## Stored data
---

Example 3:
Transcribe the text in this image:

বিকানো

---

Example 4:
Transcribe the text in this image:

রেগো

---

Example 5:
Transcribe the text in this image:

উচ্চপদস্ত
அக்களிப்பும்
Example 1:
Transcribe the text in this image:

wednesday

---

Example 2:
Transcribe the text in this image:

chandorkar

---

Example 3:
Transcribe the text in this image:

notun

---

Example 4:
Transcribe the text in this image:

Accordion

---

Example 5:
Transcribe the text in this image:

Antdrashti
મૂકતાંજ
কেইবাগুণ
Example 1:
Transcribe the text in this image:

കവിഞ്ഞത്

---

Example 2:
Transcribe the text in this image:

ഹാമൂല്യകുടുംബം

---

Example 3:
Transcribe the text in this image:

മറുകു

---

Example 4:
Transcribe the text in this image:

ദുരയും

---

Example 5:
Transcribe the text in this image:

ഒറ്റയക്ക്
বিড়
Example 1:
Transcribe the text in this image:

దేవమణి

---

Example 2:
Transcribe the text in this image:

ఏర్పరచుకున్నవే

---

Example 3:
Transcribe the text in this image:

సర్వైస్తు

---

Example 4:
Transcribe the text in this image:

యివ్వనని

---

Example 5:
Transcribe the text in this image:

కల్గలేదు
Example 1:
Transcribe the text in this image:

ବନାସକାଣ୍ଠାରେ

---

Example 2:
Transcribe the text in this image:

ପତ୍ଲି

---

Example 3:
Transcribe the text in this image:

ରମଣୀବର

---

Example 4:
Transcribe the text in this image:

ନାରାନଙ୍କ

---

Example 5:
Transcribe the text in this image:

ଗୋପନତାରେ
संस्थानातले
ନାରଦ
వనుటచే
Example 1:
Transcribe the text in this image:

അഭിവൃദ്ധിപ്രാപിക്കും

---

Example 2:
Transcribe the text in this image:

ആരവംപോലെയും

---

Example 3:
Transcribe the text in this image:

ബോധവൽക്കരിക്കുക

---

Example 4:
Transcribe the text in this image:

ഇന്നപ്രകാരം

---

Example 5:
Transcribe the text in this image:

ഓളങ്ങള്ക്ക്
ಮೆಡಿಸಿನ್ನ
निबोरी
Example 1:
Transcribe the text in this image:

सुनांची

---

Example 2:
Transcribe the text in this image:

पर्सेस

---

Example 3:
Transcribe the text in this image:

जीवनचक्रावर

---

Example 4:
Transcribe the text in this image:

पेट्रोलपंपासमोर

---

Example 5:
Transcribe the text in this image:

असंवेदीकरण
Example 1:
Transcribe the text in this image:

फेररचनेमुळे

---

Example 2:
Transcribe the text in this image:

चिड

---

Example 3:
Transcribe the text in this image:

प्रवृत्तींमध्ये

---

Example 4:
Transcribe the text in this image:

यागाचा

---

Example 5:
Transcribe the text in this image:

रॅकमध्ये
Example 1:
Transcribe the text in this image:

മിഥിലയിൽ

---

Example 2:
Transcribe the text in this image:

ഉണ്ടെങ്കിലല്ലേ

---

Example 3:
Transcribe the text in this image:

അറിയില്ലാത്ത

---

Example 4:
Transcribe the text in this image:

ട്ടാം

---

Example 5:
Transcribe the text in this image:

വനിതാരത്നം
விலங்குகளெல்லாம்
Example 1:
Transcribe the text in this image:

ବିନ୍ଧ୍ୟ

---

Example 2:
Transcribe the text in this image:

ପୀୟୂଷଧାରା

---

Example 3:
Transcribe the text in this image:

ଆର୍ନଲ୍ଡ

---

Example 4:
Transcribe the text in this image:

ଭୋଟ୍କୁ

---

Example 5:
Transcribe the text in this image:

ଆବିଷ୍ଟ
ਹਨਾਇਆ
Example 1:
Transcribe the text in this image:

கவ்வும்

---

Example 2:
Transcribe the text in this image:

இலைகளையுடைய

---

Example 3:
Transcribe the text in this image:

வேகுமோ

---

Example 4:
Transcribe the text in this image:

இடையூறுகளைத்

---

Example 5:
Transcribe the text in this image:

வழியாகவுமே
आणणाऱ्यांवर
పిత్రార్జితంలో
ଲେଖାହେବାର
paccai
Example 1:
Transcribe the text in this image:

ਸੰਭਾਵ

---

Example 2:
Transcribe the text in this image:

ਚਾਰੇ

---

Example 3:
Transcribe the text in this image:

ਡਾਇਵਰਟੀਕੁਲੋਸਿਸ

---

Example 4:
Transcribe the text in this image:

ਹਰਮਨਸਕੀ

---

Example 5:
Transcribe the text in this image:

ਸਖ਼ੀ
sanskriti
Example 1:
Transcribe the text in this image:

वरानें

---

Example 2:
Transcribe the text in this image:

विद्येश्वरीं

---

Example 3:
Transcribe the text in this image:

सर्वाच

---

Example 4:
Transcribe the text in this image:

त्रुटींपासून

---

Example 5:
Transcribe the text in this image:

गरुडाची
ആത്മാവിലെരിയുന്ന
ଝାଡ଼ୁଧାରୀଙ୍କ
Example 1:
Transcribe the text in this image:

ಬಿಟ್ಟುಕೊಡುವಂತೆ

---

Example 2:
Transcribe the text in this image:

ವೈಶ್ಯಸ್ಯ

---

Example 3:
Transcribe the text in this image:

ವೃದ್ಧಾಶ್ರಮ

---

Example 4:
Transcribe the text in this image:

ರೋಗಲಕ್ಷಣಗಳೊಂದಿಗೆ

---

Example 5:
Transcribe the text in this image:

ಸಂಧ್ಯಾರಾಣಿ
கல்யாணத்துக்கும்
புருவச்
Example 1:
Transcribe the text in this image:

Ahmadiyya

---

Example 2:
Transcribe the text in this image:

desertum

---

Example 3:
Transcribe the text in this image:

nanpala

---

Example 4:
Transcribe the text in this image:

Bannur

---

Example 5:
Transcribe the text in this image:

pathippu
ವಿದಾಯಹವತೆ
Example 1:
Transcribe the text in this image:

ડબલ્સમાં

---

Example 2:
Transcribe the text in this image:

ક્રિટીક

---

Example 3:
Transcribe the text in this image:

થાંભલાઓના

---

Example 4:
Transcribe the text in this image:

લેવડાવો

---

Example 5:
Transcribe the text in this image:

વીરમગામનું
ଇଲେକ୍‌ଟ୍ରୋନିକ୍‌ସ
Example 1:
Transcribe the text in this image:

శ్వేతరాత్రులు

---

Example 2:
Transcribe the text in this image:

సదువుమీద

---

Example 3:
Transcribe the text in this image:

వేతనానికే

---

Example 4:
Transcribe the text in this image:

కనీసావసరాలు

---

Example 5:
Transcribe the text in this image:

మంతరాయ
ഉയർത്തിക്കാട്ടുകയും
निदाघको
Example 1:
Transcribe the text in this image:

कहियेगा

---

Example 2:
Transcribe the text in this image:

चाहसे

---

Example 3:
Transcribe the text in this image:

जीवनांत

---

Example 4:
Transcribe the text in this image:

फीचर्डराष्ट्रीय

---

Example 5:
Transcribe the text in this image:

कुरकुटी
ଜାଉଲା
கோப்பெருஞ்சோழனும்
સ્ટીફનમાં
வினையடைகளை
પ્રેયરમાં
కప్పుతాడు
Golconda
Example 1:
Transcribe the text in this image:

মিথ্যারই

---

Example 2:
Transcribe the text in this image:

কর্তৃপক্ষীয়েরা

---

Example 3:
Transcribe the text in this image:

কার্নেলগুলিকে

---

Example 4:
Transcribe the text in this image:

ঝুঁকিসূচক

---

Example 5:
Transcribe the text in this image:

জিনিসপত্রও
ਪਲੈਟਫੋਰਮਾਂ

## Exercise requirements
The data above should be returned in full, exactly as written.

## Your solution
---

Example 3:
Transcribe the text in this image:

বিকানো

---

Example 4:
Transcribe the text in this image:

রেগো

---

Example 5:
Transcribe the text in this image:

উচ্চপদস্ত
அக்களிப்பும்
Example 1:
Transcribe the text in this image:

wednesday

---

Example 2:
Transcribe the text in this image:

chandorkar

---

Example 3:
Transcribe the text in this image:

notun

---

Example 4:
Transcribe the text in this image:

Accordion

---

Example 5:
Transcribe the text in this image:

Antdrashti
મૂકતાંજ
কেইবাগুণ
Example 1:
Transcribe the text in this image:

കവിഞ്ഞത്

---

Example 2:
Transcribe the text in this image:

ഹാമൂല്യകുടുംബം

---

Example 3:
Transcribe the text in this image:

മറുകു

---

Example 4:
Transcribe the text in this image:

ദുരയും

---

Example 5:
Transcribe the text in this image:

ഒറ്റയക്ക്
বিড়
Example 1:
Transcribe the text in this image:

దేవమణి

---

Example 2:
Transcribe the text in this image:

ఏర్పరచుకున్నవే

---

Example 3:
Transcribe the text in this image:

సర్వైస్తు

---

Example 4:
Transcribe the text in this image:

యివ్వనని

---

Example 5:
Transcribe the text in this image:

కల్గలేదు
Example 1:
Transcribe the text in this image:

ବନାସକାଣ୍ଠାରେ

---

Example 2:
Transcribe the text in this image:

ପତ୍ଲି

---

Example 3:
Transcribe the text in this image:

ରମଣୀବର

---

Example 4:
Transcribe the text in this image:

ନାରାନଙ୍କ

---

Example 5:
Transcribe the text in this image:

ଗୋପନତାରେ
संस्थानातले
ନାରଦ
వనుటచే
Example 1:
Transcribe the text in this image:

അഭിവൃദ്ധിപ്രാപിക്കും

---

Example 2:
Transcribe the text in this image:

ആരവംപോലെയും

---

Example 3:
Transcribe the text in this image:

ബോധവൽക്കരിക്കുക

---

Example 4:
Transcribe the text in this image:

ഇന്നപ്രകാരം

---

Example 5:
Transcribe the text in this image:

ഓളങ്ങള്ക്ക്
ಮೆಡಿಸಿನ್ನ
निबोरी
Example 1:
Transcribe the text in this image:

सुनांची

---

Example 2:
Transcribe the text in this image:

पर्सेस

---

Example 3:
Transcribe the text in this image:

जीवनचक्रावर

---

Example 4:
Transcribe the text in this image:

पेट्रोलपंपासमोर

---

Example 5:
Transcribe the text in this image:

असंवेदीकरण
Example 1:
Transcribe the text in this image:

फेररचनेमुळे

---

Example 2:
Transcribe the text in this image:

चिड

---

Example 3:
Transcribe the text in this image:

प्रवृत्तींमध्ये

---

Example 4:
Transcribe the text in this image:

यागाचा

---

Example 5:
Transcribe the text in this image:

रॅकमध्ये
Example 1:
Transcribe the text in this image:

മിഥിലയിൽ

---

Example 2:
Transcribe the text in this image:

ഉണ്ടെങ്കിലല്ലേ

---

Example 3:
Transcribe the text in this image:

അറിയില്ലാത്ത

---

Example 4:
Transcribe the text in this image:

ട്ടാം

---

Example 5:
Transcribe the text in this image:

വനിതാരത്നം
விலங்குகளெல்லாம்
Example 1:
Transcribe the text in this image:

ବିନ୍ଧ୍ୟ

---

Example 2:
Transcribe the text in this image:

ପୀୟୂଷଧାରା

---

Example 3:
Transcribe the text in this image:

ଆର୍ନଲ୍ଡ

---

Example 4:
Transcribe the text in this image:

ଭୋଟ୍କୁ

---

Example 5:
Transcribe the text in this image:

ଆବିଷ୍ଟ
ਹਨਾਇਆ
Example 1:
Transcribe the text in this image:

கவ்வும்

---

Example 2:
Transcribe the text in this image:

இலைகளையுடைய

---

Example 3:
Transcribe the text in this image:

வேகுமோ

---

Example 4:
Transcribe the text in this image:

இடையூறுகளைத்

---

Example 5:
Transcribe the text in this image:

வழியாகவுமே
आणणाऱ्यांवर
పిత్రార్జితంలో
ଲେଖାହେବାର
paccai
Example 1:
Transcribe the text in this image:

ਸੰਭਾਵ

---

Example 2:
Transcribe the text in this image:

ਚਾਰੇ

---

Example 3:
Transcribe the text in this image:

ਡਾਇਵਰਟੀਕੁਲੋਸਿਸ

---

Example 4:
Transcribe the text in this image:

ਹਰਮਨਸਕੀ

---

Example 5:
Transcribe the text in this image:

ਸਖ਼ੀ
sanskriti
Example 1:
Transcribe the text in this image:

वरानें

---

Example 2:
Transcribe the text in this image:

विद्येश्वरीं

---

Example 3:
Transcribe the text in this image:

सर्वाच

---

Example 4:
Transcribe the text in this image:

त्रुटींपासून

---

Example 5:
Transcribe the text in this image:

गरुडाची
ആത്മാവിലെരിയുന്ന
ଝାଡ଼ୁଧାରୀଙ୍କ
Example 1:
Transcribe the text in this image:

ಬಿಟ್ಟುಕೊಡುವಂತೆ

---

Example 2:
Transcribe the text in this image:

ವೈಶ್ಯಸ್ಯ

---

Example 3:
Transcribe the text in this image:

ವೃದ್ಧಾಶ್ರಮ

---

Example 4:
Transcribe the text in this image:

ರೋಗಲಕ್ಷಣಗಳೊಂದಿಗೆ

---

Example 5:
Transcribe the text in this image:

ಸಂಧ್ಯಾರಾಣಿ
கல்யாணத்துக்கும்
புருவச்
Example 1:
Transcribe the text in this image:

Ahmadiyya

---

Example 2:
Transcribe the text in this image:

desertum

---

Example 3:
Transcribe the text in this image:

nanpala

---

Example 4:
Transcribe the text in this image:

Bannur

---

Example 5:
Transcribe the text in this image:

pathippu
ವಿದಾಯಹವತೆ
Example 1:
Transcribe the text in this image:

ડબલ્સમાં

---

Example 2:
Transcribe the text in this image:

ક્રિટીક

---

Example 3:
Transcribe the text in this image:

થાંભલાઓના

---

Example 4:
Transcribe the text in this image:

લેવડાવો

---

Example 5:
Transcribe the text in this image:

વીરમગામનું
ଇଲେକ୍‌ଟ୍ରୋନିକ୍‌ସ
Example 1:
Transcribe the text in this image:

శ్వేతరాత్రులు

---

Example 2:
Transcribe the text in this image:

సదువుమీద

---

Example 3:
Transcribe the text in this image:

వేతనానికే

---

Example 4:
Transcribe the text in this image:

కనీసావసరాలు

---

Example 5:
Transcribe the text in this image:

మంతరాయ
ഉയർത്തിക്കാട്ടുകയും
निदाघको
Example 1:
Transcribe the text in this image:

कहियेगा

---

Example 2:
Transcribe the text in this image:

चाहसे

---

Example 3:
Transcribe the text in this image:

जीवनांत

---

Example 4:
Transcribe the text in this image:

फीचर्डराष्ट्रीय

---

Example 5:
Transcribe the text in this image:

कुरकुटी
ଜାଉଲା
கோப்பெருஞ்சோழனும்
સ્ટીફનમાં
வினையடைகளை
પ્રેયરમાં
కప్పుతాడు
Golconda
Example 1:
Transcribe the text in this image:

মিথ্যারই

---

Example 2:
Transcribe the text in this image:

কর্তৃপক্ষীয়েরা

---

Example 3:
Transcribe the text in this image:

কার্নেলগুলিকে

---

Example 4:
Transcribe the text in this image:

ঝুঁকিসূচক

---

Example 5:
Transcribe the text in this image:

জিনিসপত্রও
ਪਲੈਟਫੋਰਮਾਂ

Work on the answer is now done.